Despite its challenges, being immersed in the skating world has been more fulfilling than teaching, Meikle said.
“Teaching is amazing, but I felt like adults really need something,” Meikle said. “How people’s lives change when they get roller skates is amazing.”
While the next iteration of Pigeon’s Roller Rink may need the help of a mall, or assistance from investors or developers in an independent building, Meikle envisions having a rink attached to a restaurant and bar, so that diners can enjoy the entertainment of the rink, from the music, the lights, and of course, the skaters.
“At night, people are actually dancing, the moves are just hypnotizing,” Meikle said. “Like, these are people performing, and people train just on their own, and moms and nurses and old grandpas, like they come and they look nice, and they really bust a move.”
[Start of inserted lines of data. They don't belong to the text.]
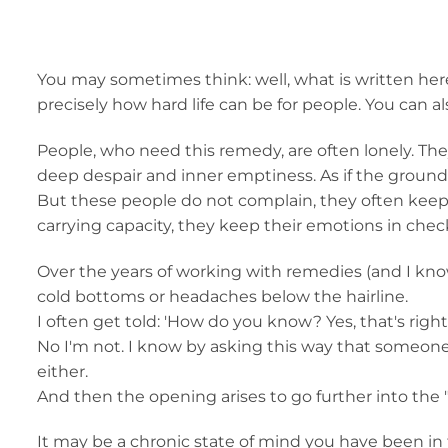
You may sometimes think: well, what is written here
precisely how hard life can be for people. You can also 
People, who need this remedy, are often lonely. They
deep despair and inner emptiness. As if the groun
But these people do not complain, they often keep t
carrying capacity, they keep their emotions in chec
Over the years of working with remedies (and I know
cold bottoms or headaches below the hairline.
I often get told: 'How do you know? Yes, that's rig
No I'm not. I know by asking this way that someone 
either.
And then the opening arises to go further into the 
It may be a chronic state of mind you have been in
For the over 25,000 people who have visited the rink in the past months, the rink has become a hub for birthday parties, for gatherings and for building community, Meikle said.
“It really is inspiring in the amount of joy that it brings people and the stories that I hear,” Meikle said. “People find skating sometimes in their lowest points, and it changes people’s lives. … It gives them … a way to feel all the things they need to feel to feel alive.”
Although the future is uncertain, for now, it’s still month-to-month.
“So take advantage,” Meikle said, “if you are interested in experiencing something that could just be a part of Long Beach history soon.”
Pigeon’s Roller Rink is located at 6400 E. Pacific Coast Highway.